The script pygcam.sh contains the following:

PIC_GCAM=/pic/projects/GCAM
PYGCAM_SUPPORT=$PIC_GCAM/pygcam-support

export PYGCAM_SITE_CONFIG=$PYGCAM_SUPPORT/site.cfg

# $PYGCAM_SUPPORT/bin provides access to the XML Starlet (xml) program
export PATH="$PIC_GCAM/anaconda2/bin:$PYGCAM_SUPPORT/bin:$PATH"

site.cfg

PIC-specific configuration settings for pygcam are available in the file /pic/projects/GCAM/pygcam-support/site.cfg. To cause pygcam to read this, set the environment variable PYGCAM_SUPPORT to the path to this file. Note that this is done for you in pygcam.sh. If you are using a custom version of GCAM, you will need to modify these settings.

#
# This file sets site defaults for pygcam configuration parameters.
# It is read after system.cfg and before reading the user's ~/.pygcam.cfg
# file.
#
[DEFAULT]
PIC.GCAMDir             = /pic/projects/GCAM
PIC.Lib                 = %(PIC.GCAMDir)s/GCAM-libraries/lib

# Set GCAM.VersionNumber to 4.3 to use that version.
GCAM.VersionNumber      = 4.4
GCAM.RefWorkspace       = %(PIC.GCAMDir)s/pygcam-support/gcam-core-gcam-v%(GCAM.VersionNumber)s

GCAM.MI.Dir             = %(GCAM.RefWorkspace)s/input/gcam-data-system/_common/ModelInterface/src
GCAM.MI.ClassPath       = %(PIC.Lib)s/%(GCAM.VersionNumber)s/*:%(PIC.Lib)s/jars/*:%(GCAM.MI.JarFile)s:XMLDBDriver.jar

GCAM.DefaultQueue       = short,slurm
PIC.AccountFlag         = -A GCAM
GCAM.OtherBatchArgs     = %(PIC.AccountFlag)s

# If you run GCAM with the in-memory database, you might want to reserve
# more memory. Setting "-n 3" reserves 3/24 cores, which allocates 1/8th of
# the 64 GB (i.e., 8 GB) of memory. In this mode you might also want to use
# the "shared" queue, which you can do by adding the following two lines to
# your ~/.pygcam.cfg file:
# GCAM.DefaultQueue = shared
# GCAM.OtherBatchArgs = %(PIC.AccountFlag) -n 3

Running scenario groups

The most convenient way to run a scenario group on PIC (or any cluster) is to use the -D or --distribute option to the run sub-commmand. For example, to run the default scenario group for project “Foo”, you can run:

gt +P Foo run -D

This will queue the baseline scenario and then queue the policy scenarios with a dependency on successful completion of the baseline scenario job.

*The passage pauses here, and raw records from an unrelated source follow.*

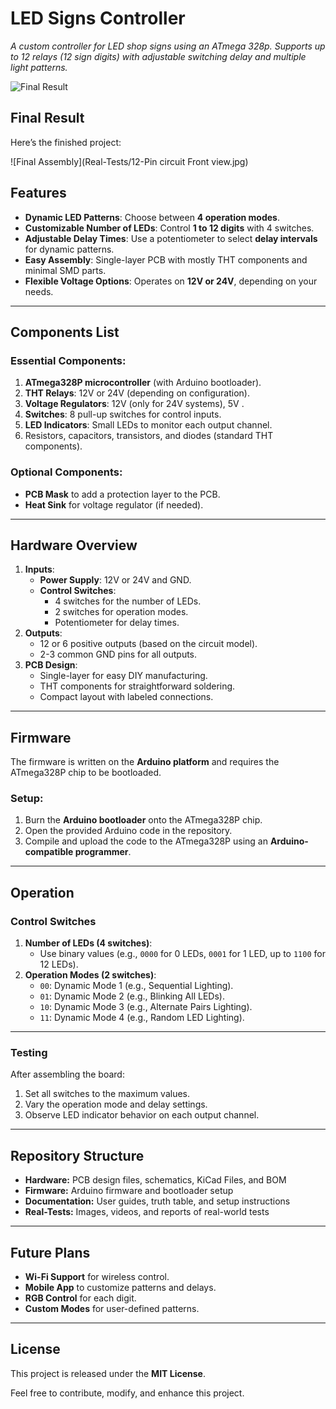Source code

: # LED Signs Controller
_A custom controller for LED shop signs using an ATmega 328p. Supports up to 12 relays (12 sign digits) with adjustable switching delay and multiple light patterns._

![Final Result](docs/images/6-Pin-circuit-Back-view.jpg)

## Final Result

Here’s the finished project:

![Final Assembly](Real-Tests/12-Pin circuit Front view.jpg)

## Features  
- **Dynamic LED Patterns**: Choose between **4 operation modes**.  
- **Customizable Number of LEDs**: Control **1 to 12 digits** with 4 switches.  
- **Adjustable Delay Times**: Use a potentiometer to select **delay intervals** for dynamic patterns.  
- **Easy Assembly**: Single-layer PCB with mostly THT components and minimal SMD parts.  
- **Flexible Voltage Options**: Operates on **12V or 24V**, depending on your needs.  

---

## Components List  
### Essential Components:  
1. **ATmega328P microcontroller** (with Arduino bootloader).  
2. **THT Relays**: 12V or 24V (depending on configuration).  
3. **Voltage Regulators**: 12V (only for 24V systems), 5V .  
4. **Switches**: 8 pull-up switches for control inputs.  
5. **LED Indicators**: Small LEDs to monitor each output channel.  
6. Resistors, capacitors, transistors, and diodes (standard THT components).  

### Optional Components:  
- **PCB Mask** to add a protection layer to the PCB.  
- **Heat Sink** for voltage regulator (if needed).  

---

## Hardware Overview  
1. **Inputs**:  
   - **Power Supply**: 12V or 24V and GND.  
   - **Control Switches**:  
     - 4 switches for the number of LEDs.  
     - 2 switches for operation modes.  
     - Potentiometer for delay times.  
2. **Outputs**:  
   - 12 or 6 positive outputs (based on the circuit model).  
   - 2-3 common GND pins for all outputs.  
3. **PCB Design**:  
   - Single-layer for easy DIY manufacturing.  
   - THT components for straightforward soldering.  
   - Compact layout with labeled connections.  

---

## Firmware  
The firmware is written on the **Arduino platform** and requires the ATmega328P chip to be bootloaded.  
### Setup:  
1. Burn the **Arduino bootloader** onto the ATmega328P chip.  
2. Open the provided Arduino code in the repository.  
3. Compile and upload the code to the ATmega328P using an **Arduino-compatible programmer**.  

---

## Operation  
### Control Switches  
1. **Number of LEDs (4 switches)**:  
   - Use binary values (e.g., `0000` for 0 LEDs, `0001` for 1 LED, up to `1100` for 12 LEDs).  
2. **Operation Modes (2 switches)**:  
   - `00`: Dynamic Mode 1 (e.g., Sequential Lighting).  
   - `01`: Dynamic Mode 2 (e.g., Blinking All LEDs).  
   - `10`: Dynamic Mode 3 (e.g., Alternate Pairs Lighting).  
   - `11`: Dynamic Mode 4 (e.g., Random LED Lighting).
     
---

### Testing  
After assembling the board:  
1. Set all switches to the maximum values.  
2. Vary the operation mode and delay settings.  
3. Observe LED indicator behavior on each output channel.  

---

## Repository Structure  
- **Hardware:** PCB design files, schematics, KiCad Files, and BOM
- **Firmware:** Arduino firmware and bootloader setup
- **Documentation:** User guides, truth table, and setup instructions
- **Real-Tests:** Images, videos, and reports of real-world tests

---

## Future Plans  
- **Wi-Fi Support** for wireless control.  
- **Mobile App** to customize patterns and delays.  
- **RGB Control** for each digit.  
- **Custom Modes** for user-defined patterns.  

---

## License  
This project is released under the **MIT License**.  

Feel free to contribute, modify, and enhance this project.
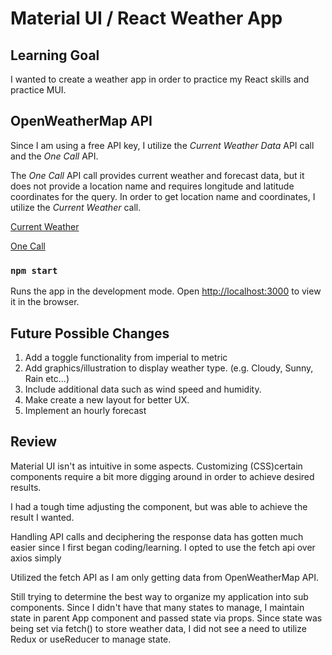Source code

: # Material UI / React Weather App

## Learning Goal

I wanted to create a weather app in order to practice my React skills and practice MUI.

## OpenWeatherMap API

Since I am using a free API key, I utilize the _Current Weather Data_ API call and the _One Call_ API.

The _One Call_ API call provides current weather and forecast data, but it does not provide a location name and requires longitude and latitude coordinates for the query. In order to get location name and coordinates, I utilize the _Current Weather_ call.

[Current Weather](https://openweathermap.org/current)

[One Call](https://openweathermap.org/api/one-call-api)

### `npm start`

Runs the app in the development mode.
Open [http://localhost:3000](http://localhost:3000) to view it in the browser.

## Future Possible Changes

1. Add a toggle functionality from imperial to metric
2. Add graphics/illustration to display weather type. (e.g. Cloudy, Sunny, Rain etc...)
3. Include additional data such as wind speed and humidity.
4. Make create a new layout for better UX.
5. Implement an hourly forecast

## Review

Material UI isn't as intuitive in some aspects. Customizing (CSS)certain components require a bit more digging around in order to achieve desired results.

I had a tough time adjusting the <TextField> component, but was able to achieve the result I wanted.

Handling API calls and deciphering the response data has gotten much easier since I first began coding/learning. I opted to use the fetch api over axios simply

Utilized the fetch API as I am only getting data from OpenWeatherMap API.

Still trying to determine the best way to organize my application into sub components. Since I didn't have that many states to manage, I maintain state in parent App component and passed state via props. Since state was being set via fetch() to store weather data, I did not see a need to utilize Redux or useReducer to manage state.
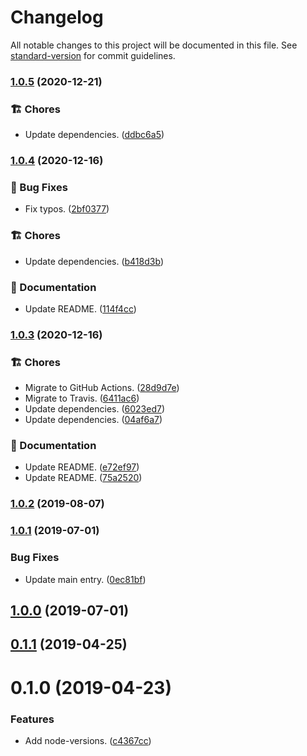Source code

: # Changelog

All notable changes to this project will be documented in this file. See [standard-version](https://github.com/conventional-changelog/standard-version) for commit guidelines.

### [1.0.5](https://github.com/darkobits/node-versions/compare/v1.0.4...v1.0.5) (2020-12-21)


### 🏗 Chores

* Update dependencies. ([ddbc6a5](https://github.com/darkobits/node-versions/commit/ddbc6a5b4a6d8dfa83226138bd814ff00e2aab45))

### [1.0.4](https://github.com/darkobits/node-versions/compare/v1.0.3...v1.0.4) (2020-12-16)


### 🐞 Bug Fixes

* Fix typos. ([2bf0377](https://github.com/darkobits/node-versions/commit/2bf0377dce38ac840a93fa89d3c91f538d125cb4))


### 🏗 Chores

* Update dependencies. ([b418d3b](https://github.com/darkobits/node-versions/commit/b418d3b50254f0714fee1da631bd75b49b007e6f))


### 📖 Documentation

* Update README. ([114f4cc](https://github.com/darkobits/node-versions/commit/114f4cc3659bde01aed516965f683a3c6eb59ac9))

### [1.0.3](https://github.com/darkobits/node-versions/compare/v1.0.2...v1.0.3) (2020-12-16)


### 🏗 Chores

* Migrate to GitHub Actions. ([28d9d7e](https://github.com/darkobits/node-versions/commit/28d9d7e1e08941f82b1930b2e66e03d227830076))
* Migrate to Travis. ([6411ac6](https://github.com/darkobits/node-versions/commit/6411ac6da6e2af4ea09017f916f1be4a64a23122))
* Update dependencies. ([6023ed7](https://github.com/darkobits/node-versions/commit/6023ed7e8902727e8eb7e633979b67bbbaf82d42))
* Update dependencies. ([04af6a7](https://github.com/darkobits/node-versions/commit/04af6a7d1784233d0eebd15cc90f85f55ca2d6b4))


### 📖 Documentation

* Update README. ([e72ef97](https://github.com/darkobits/node-versions/commit/e72ef970479cc9af8e17b4a4b1de2b5e13fb6123))
* Update README. ([75a2520](https://github.com/darkobits/node-versions/commit/75a2520869e8224f20c5fa93377416849f1f7c93))

### [1.0.2](https://github.com/darkobits/node-versions/compare/v1.0.1...v1.0.2) (2019-08-07)

### [1.0.1](https://github.com/darkobits/node-versions/compare/v1.0.0...v1.0.1) (2019-07-01)


### Bug Fixes

* Update main entry. ([0ec81bf](https://github.com/darkobits/node-versions/commit/0ec81bf))



## [1.0.0](https://github.com/darkobits/node-versions/compare/v0.1.1...v1.0.0) (2019-07-01)



## [0.1.1](https://github.com/darkobits/node-versions/compare/v0.1.0...v0.1.1) (2019-04-25)



# 0.1.0 (2019-04-23)


### Features

* Add node-versions. ([c4367cc](https://github.com/darkobits/node-versions/commit/c4367cc))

gt +P Foo run -D -S baseline,policy-1

If scenarios are explicitly named, only those scenarios are run, as usual. If none of the named scenarios is a baseline, the jobs are all queued immediately.

You can run all scenarios in all scenario groups using this same mechanism by specifying the -a or --allGroups flag:

gt +P Foo run -D -a

This command is equivalent to iterates over all groups and running gt run -D on each group. All the baselines will start immediately, and all the policy scenarios will be queued with a dependency on successful completion of the corresponding baseline.